In recent years, Counter Rotating Open Rotors (CROR) have received considerable attention as the CROR concept promises a considerable reduction of fuel consumption over conventional ducted turbofan engines. Specifically, for Smart Fixed Wing Aircraft, CROR is expected to contribute to 20% fuel burn reduction. Despite this potential CROR engines are associated with higher noise and vibration levels and their installation pauses a challenge for the adaptation in future aircraft models. The main objective of OPTIMAL proposal was to provide a technical solution to accurately measure all the loads encountered by a pylon which supports a Counter Rotating Open Rotor (CROR) engine in flight. The work entailed the development of a methodology that enabled the assessment of flight loads on to the pylon and fuselage based on local sensor measurements. This methodology was based on an inverse Finite Element Analysis (FEA) approach where the loads at the boundaries i.e pylon-fuselage attachment can be assessed with increased accuracy and fidelity.

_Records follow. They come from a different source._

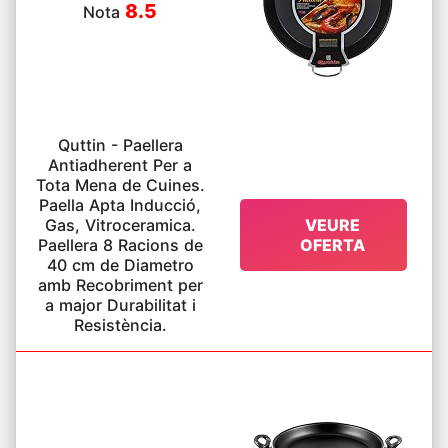
8.5
Nota
Quttin - Paellera
Antiadherent Per a
Tota Mena de Cuines.
Paella Apta Inducció,
Gas, Vitroceramica.
VEURE
Paellera 8 Racions de
OFERTA
40 cm de Diametro
amb Recobriment per
a major Durabilitat i
Resistència.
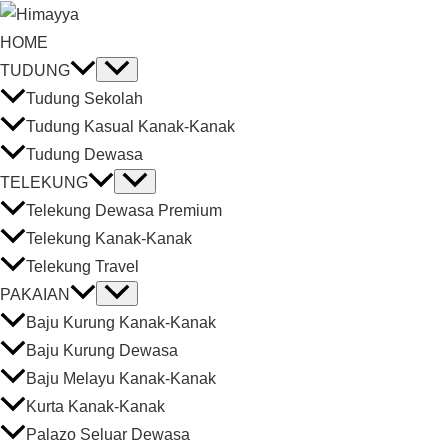
HOME
TUDUNG
Tudung Sekolah
Tudung Kasual Kanak-Kanak
Tudung Dewasa
TELEKUNG
Telekung Dewasa Premium
Telekung Kanak-Kanak
Telekung Travel
PAKAIAN
Baju Kurung Kanak-Kanak
Baju Kurung Dewasa
Baju Melayu Kanak-Kanak
Kurta Kanak-Kanak
Palazo Seluar Dewasa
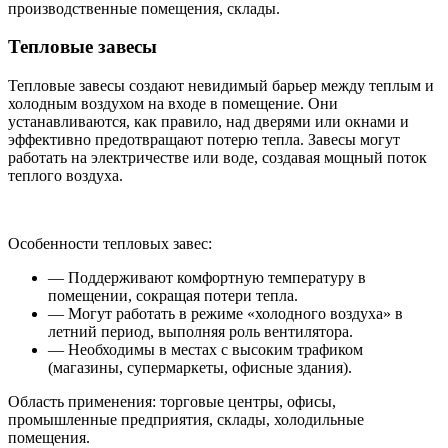
производственные помещения, склады.
Тепловые завесы
Тепловые завесы создают невидимый барьер между теплым и
холодным воздухом на входе в помещение. Они
устанавливаются, как правило, над дверями или окнами и
эффективно предотвращают потерю тепла. Завесы могут
работать на электричестве или воде, создавая мощный поток
теплого воздуха.
Особенности тепловых завес:
— Поддерживают комфортную температуру в
помещении, сокращая потери тепла.
— Могут работать в режиме «холодного воздуха» в
летний период, выполняя роль вентилятора.
— Необходимы в местах с высоким трафиком
(магазины, супермаркеты, офисные здания).
Область применения: торговые центры, офисы,
промышленные предприятия, склады, холодильные
помещения.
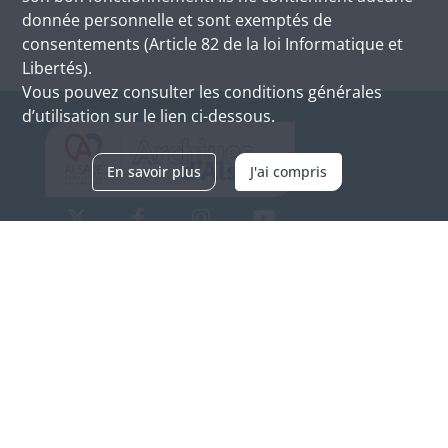
donnée personnelle et sont exemptés de
consentements (Article 82 de la loi Informatique et
Libertés).
Vous pouvez consulter les conditions générales
d’utilisation sur le lien ci-dessous.
En savoir plus
J'ai compris
Archives d'Alsace - Site de Colmar
Bâtiment M / Cité administrative
3, rue Fleischhauer
F-68026 COLMAR
(+33) 3 89 21 97 00
Nous contacter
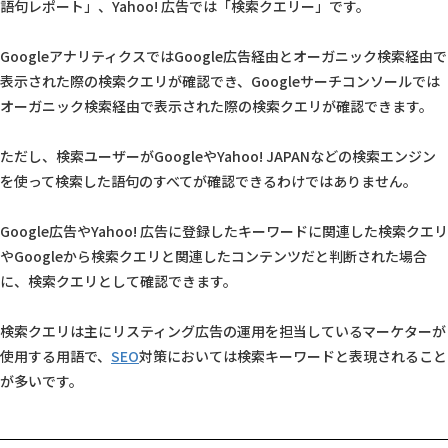
語句レポート」、Yahoo! 広告では「検索クエリー」です。
GoogleアナリティクスではGoogle広告経由とオーガニック検索経由で
表示された際の検索クエリが確認でき、Googleサーチコンソールでは
オーガニック検索経由で表示された際の検索クエリが確認できます。
ただし、検索ユーザーがGoogleやYahoo! JAPANなどの検索エンジン
を使って検索した語句のすべてが確認できるわけではありません。
Google広告やYahoo! 広告に登録したキーワードに関連した検索クエリ
やGoogleから検索クエリと関連したコンテンツだと判断された場合
に、検索クエリとして確認できます。
検索クエリは主にリスティング広告の運用を担当しているマーケターが
使用する用語で、
SEO
対策においては検索キーワードと表現されること
が多いです。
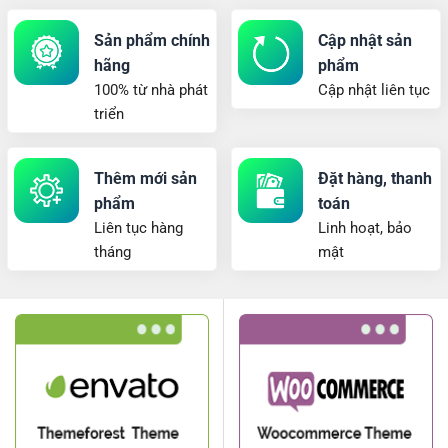
Sản phẩm chính
Cập nhật sản
hãng
phẩm
100% từ nhà phát
Cập nhật liên tục
triển
Thêm mới sản
Đặt hàng, thanh
phẩm
toán
Liên tục hàng
Linh hoạt, bảo
tháng
mật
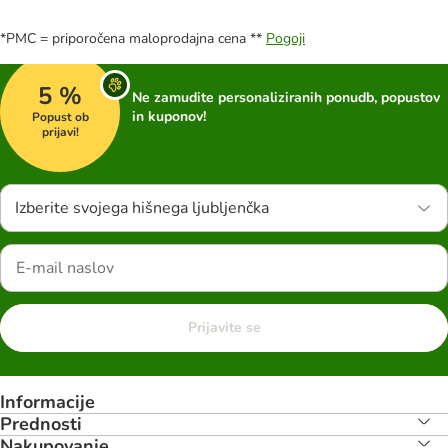
*PMC = priporočena maloprodajna cena **
Pogoji
5 %
Ne zamudite personaliziranih ponudb, popustov
in kuponov!
Popust ob
prijavi!
Izberite svojega hišnega ljubljenčka
Prijavite se
Informacije
Prednosti
Nakupovanje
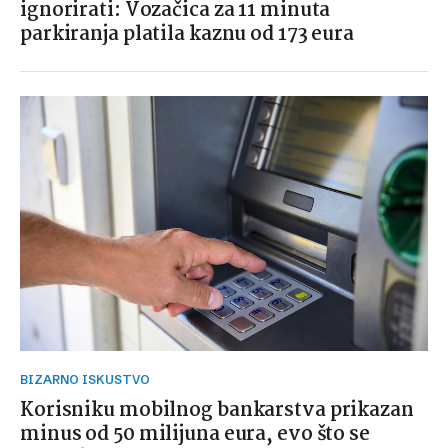
ignorirati: Vozačica za 11 minuta
parkiranja platila kaznu od 173 eura
BIZARNO ISKUSTVO
Korisniku mobilnog bankarstva prikazan
minus od 50 milijuna eura, evo što se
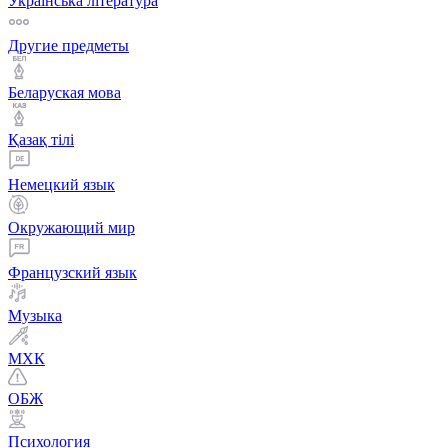
Українська література
Другие предметы
Беларуская мова
Қазақ тiлi
Немецкий язык
Окружающий мир
Французский язык
Музыка
МХК
ОБЖ
Психология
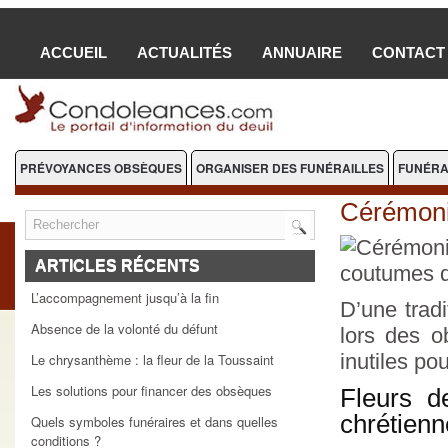
ACCUEIL
ACTUALITÉS
ANNUAIRE
CONTACT
PRÉVOYANCES OBSÈQUES
ORGANISER DES FUNÉRAILLES
FUNÉRA
FLEURS DEUIL
Cérémonie
ARTICLES RÉCENTS
L’accompagnement jusqu’à la fin
D’une tradi
Absence de la volonté du défunt
lors des 
inutiles po
Le chrysanthème : la fleur de la Toussaint
Les solutions pour financer des obsèques
Fleurs d
chrétienn
Quels symboles funéraires et dans quelles
conditions ?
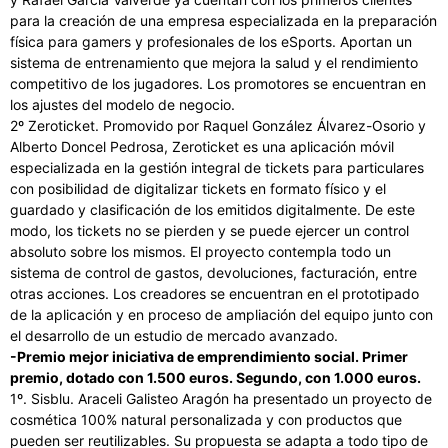
para la creación de una empresa especializada en la preparación
física para gamers y profesionales de los eSports. Aportan un
sistema de entrenamiento que mejora la salud y el rendimiento
competitivo de los jugadores. Los promotores se encuentran en
los ajustes del modelo de negocio.
2º Zeroticket. Promovido por Raquel González Álvarez-Osorio y
Alberto Doncel Pedrosa, Zeroticket es una aplicación móvil
especializada en la gestión integral de tickets para particulares
con posibilidad de digitalizar tickets en formato físico y el
guardado y clasificación de los emitidos digitalmente. De este
modo, los tickets no se pierden y se puede ejercer un control
absoluto sobre los mismos. El proyecto contempla todo un
sistema de control de gastos, devoluciones, facturación, entre
otras acciones. Los creadores se encuentran en el prototipado
de la aplicación y en proceso de ampliación del equipo junto con
el desarrollo de un estudio de mercado avanzado.
-Premio mejor iniciativa de emprendimiento social. Primer
premio, dotado con 1.500 euros. Segundo, con 1.000 euros.
1º. Sisblu. Araceli Galisteo Aragón ha presentado un proyecto de
cosmética 100% natural personalizada y con productos que
pueden ser reutilizables. Su propuesta se adapta a todo tipo de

FEA analysis was supported by accurate strain, temperature and acceleration measurements by an appropriate sensor network. Traditional sensors such as strain gauges and accelerometers as well as optical fibre sensors Bragg Gratings were investigated and analysed. The two proposed sensor networks systems were operating side by side in an effort to evaluate optical system performance and eventual feasibility for the pylon monitoring application. To this end the proposers brought in their background knowledge and no further development of the optical measuring system is foreseen.

The proposed approach was validated by structural testing of a scaled pylon mock-up, which was be representative of the real structure. Based on the results of these investigations, a true scale measurement system configuration was proposed that should meet Flight Worthiness specifications of the future flying test bed.